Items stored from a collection
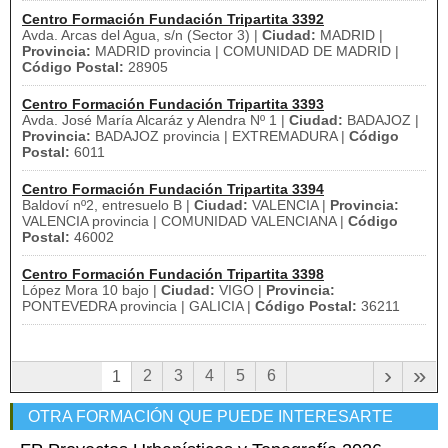
Centro Formación Fundación Tripartita 3392
Avda. Arcas del Agua, s/n (Sector 3) |
Ciudad:
MADRID |
Provincia:
MADRID provincia | COMUNIDAD DE MADRID |
Código Postal:
28905
Centro Formación Fundación Tripartita 3393
Avda. José María Alcaráz y Alendra Nº 1 |
Ciudad:
BADAJOZ |
Provincia:
BADAJOZ provincia | EXTREMADURA |
Código
Postal:
6011
Centro Formación Fundación Tripartita 3394
Baldoví nº2, entresuelo B |
Ciudad:
VALENCIA |
Provincia:
VALENCIA provincia | COMUNIDAD VALENCIANA |
Código
Postal:
46002
Centro Formación Fundación Tripartita 3398
López Mora 10 bajo |
Ciudad:
VIGO |
Provincia:
PONTEVEDRA provincia | GALICIA |
Código Postal:
36211
›
»
2
3
4
5
6
1
OTRA FORMACIÓN QUE PUEDE INTERESARTE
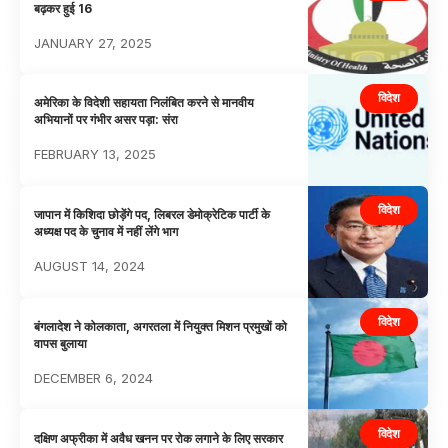
बढ़कर हुई 16
JANUARY 27, 2025
विदेश
अमेरिका के विदेशी सहायता निलंबित करने से मानवीय
अभियानों पर गंभीर असर पड़ा: संरा
FEBRUARY 13, 2025
विदेश
जापान में किशिदा छोड़ेंगे पद, लिबरल डेमोक्रेटिक पार्टी के
अध्यक्ष पद के चुनाव में नहीं लेंगे भाग
AUGUST 14, 2024
विदेश
बंगलादेश ने कोलकाता, अगरतला में नियुक्त मिशन प्रमुखों को
वापस बुलाया
DECEMBER 6, 2024
विदेश
दक्षिण अफ्रीका में अवैध खनन पर रोक लगाने के लिए सरकार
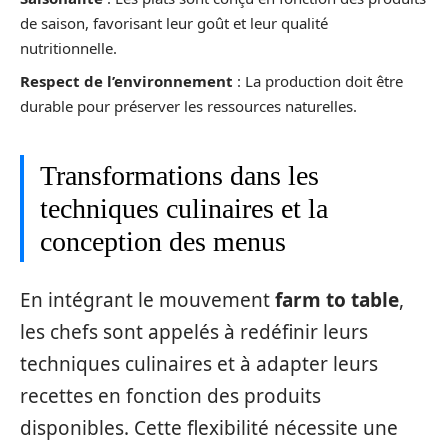
de saison, favorisant leur goût et leur qualité
nutritionnelle.
Respect de l’environnement
: La production doit être
durable pour préserver les ressources naturelles.
Transformations dans les
techniques culinaires et la
conception des menus
En intégrant le mouvement
farm to table
,
les chefs sont appelés à redéfinir leurs
techniques culinaires et à adapter leurs
recettes en fonction des produits
disponibles. Cette flexibilité nécessite une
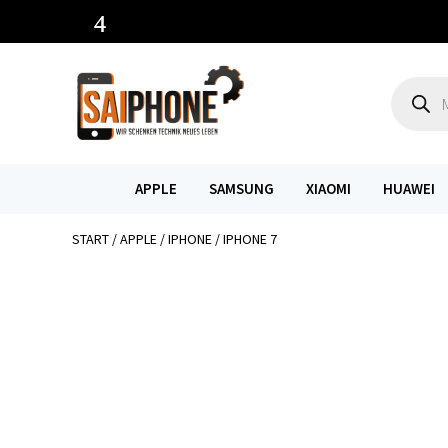
Product
search
APPLE
SAMSUNG
XIAOMI
HUAWEI
START
/
APPLE
/
IPHONE
/ IPHONE 7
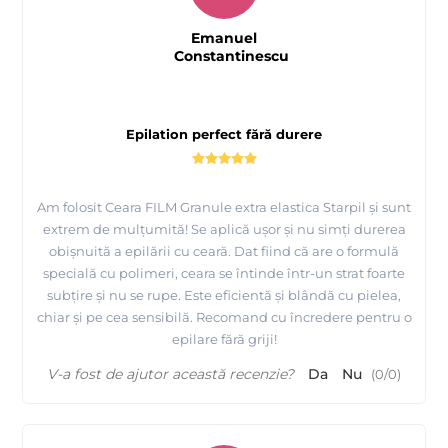
Emanuel
Constantinescu
Epilation perfect fără durere
Am folosit Ceara FILM Granule extra elastica Starpil și sunt
extrem de mulțumită! Se aplică ușor și nu simți durerea
obișnuită a epilării cu ceară. Dat fiind că are o formulă
specială cu polimeri, ceara se întinde într-un strat foarte
subțire și nu se rupe. Este eficientă și blândă cu pielea,
chiar și pe cea sensibilă. Recomand cu încredere pentru o
epilare fără griji!
V-a fost de ajutor această recenzie?
Da
Nu
(
0
/
0
)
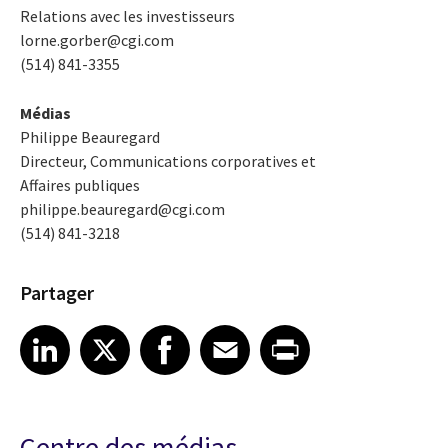
Relations avec les investisseurs
lorne.gorber@cgi.com
(514) 841-3355
Médias
Philippe Beauregard
Directeur, Communications corporatives et
Affaires publiques
philippe.beauregard@cgi.com
(514) 841-3218
Partager
Share article on LinkedIn
Share article on X
Share article on Facebook
Share article on Email
Share article on Print
LinkedIn
X
Facebook
Email
Print
Centre des médias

▸ Action item:
Turn the text read from all six records into a single JSON list of strings, one string per line, with blank lines left out. Leave the pictures out of the answer.

▸ Output for this exercise:
[
  "Centro Formación Fundación Tripartita 3392",
  "Avda. Arcas del Agua, s/n (Sector 3) |",
  "Ciudad:",
  "MADRID |",
  "Provincia:",
  "MADRID provincia | COMUNIDAD DE MADRID |",
  "Código Postal:",
  "28905",
  "Centro Formación Fundación Tripartita 3393",
  "Avda. José María Alcaráz y Alendra Nº 1 |",
  "Ciudad:",
  "BADAJOZ |",
  "Provincia:",
  "BADAJOZ provincia | EXTREMADURA |",
  "Código",
  "Postal:",
  "6011",
  "Centro Formación Fundación Tripartita 3394",
  "Baldoví nº2, entresuelo B |",
  "Ciudad:",
  "VALENCIA |",
  "Provincia:",
  "VALENCIA provincia | COMUNIDAD VALENCIANA |",
  "Código",
  "Postal:",
  "46002",
  "Centro Formación Fundación Tripartita 3398",
  "López Mora 10 bajo |",
  "Ciudad:",
  "VIGO |",
  "Provincia:",
  "PONTEVEDRA provincia | GALICIA |",
  "Código Postal:",
  "36211",
  "›",
  "»",
  "2",
  "3",
  "4",
  "5",
  "6",
  "1",
  "OTRA FORMACIÓN QUE PUEDE INTERESARTE",
  "बढ़कर हुई 16",
  "JANUARY 27, 2025",
  "विदेश",
  "अमेरिका के विदेशी सहायता निलंबित करने से मानवीय",
  "अभियानों पर गंभीर असर पड़ा: संरा",
  "FEBRUARY 13, 2025",
  "विदेश",
  "जापान में किशिदा छोड़ेंगे पद, लिबरल डेमोक्रेटिक पार्टी के",
  "अध्यक्ष पद के चुनाव में नहीं लेंगे भाग",
  "AUGUST 14, 2024",
  "विदेश",
  "बंगलादेश ने कोलकाता, अगरतला में नियुक्त मिशन प्रमुखों को",
  "वापस बुलाया",
  "DECEMBER 6, 2024",
  "विदेश",
  "दक्षिण अफ्रीका में अवैध खनन पर रोक लगाने के लिए सरकार",
  "de saison, favorisant leur goût et leur qualité",
  "nutritionnelle.",
  "Respect de l’environnement",
  ": La production doit être",
  "durable pour préserver les ressources naturelles.",
  "Transformations dans les",
  "techniques culinaires et la",
  "conception des menus",
  "En intégrant le mouvement",
  "farm to table",
  ",",
  "les chefs sont appelés à redéfinir leurs",
  "techniques culinaires et à adapter leurs",
  "recettes en fonction des produits",
  "disponibles. Cette flexibilité nécessite une",
  "Product",
  "search",
  "APPLE",
  "SAMSUNG",
  "XIAOMI",
  "HUAWEI",
  "START",
  "/",
  "APPLE",
  "/",
  "IPHONE",
  "/ IPHONE 7",
  "Emanuel",
  "Constantinescu",
  "Epilation perfect fără durere",
  "Am folosit Ceara FILM Granule extra elastica Starpil și sunt",
  "extrem de mulțumită! Se aplică ușor și nu simți durerea",
  "obișnuită a epilării cu ceară. Dat fiind că are o formulă",
  "specială cu polimeri, ceara se întinde într-un strat foarte",
  "subțire și nu se rupe. Este eficientă și blândă cu pielea,",
  "chiar și pe cea sensibilă. Recomand cu încredere pentru o",
  "epilare fără griji!",
  "V-a fost de ajutor această recenzie?",
  "Da",
  "Nu",
  "(",
  "0",
  "/",
  "0",
  ")",
  "Relations avec les investisseurs",
  "lorne.gorber@cgi.com",
  "(514) 841-3355",
  "Médias",
  "Philippe Beauregard",
  "Directeur, Communications corporatives et",
  "Affaires publiques",
  "philippe.beauregard@cgi.com",
  "(514) 841-3218",
  "Partager",
  "Share article on LinkedIn",
  "Share article on X",
  "Share article on Facebook",
  "Share article on Email",
  "Share article on Print",
  "LinkedIn",
  "X",
  "Facebook",
  "Email",
  "Print",
  "Centre des médias"
]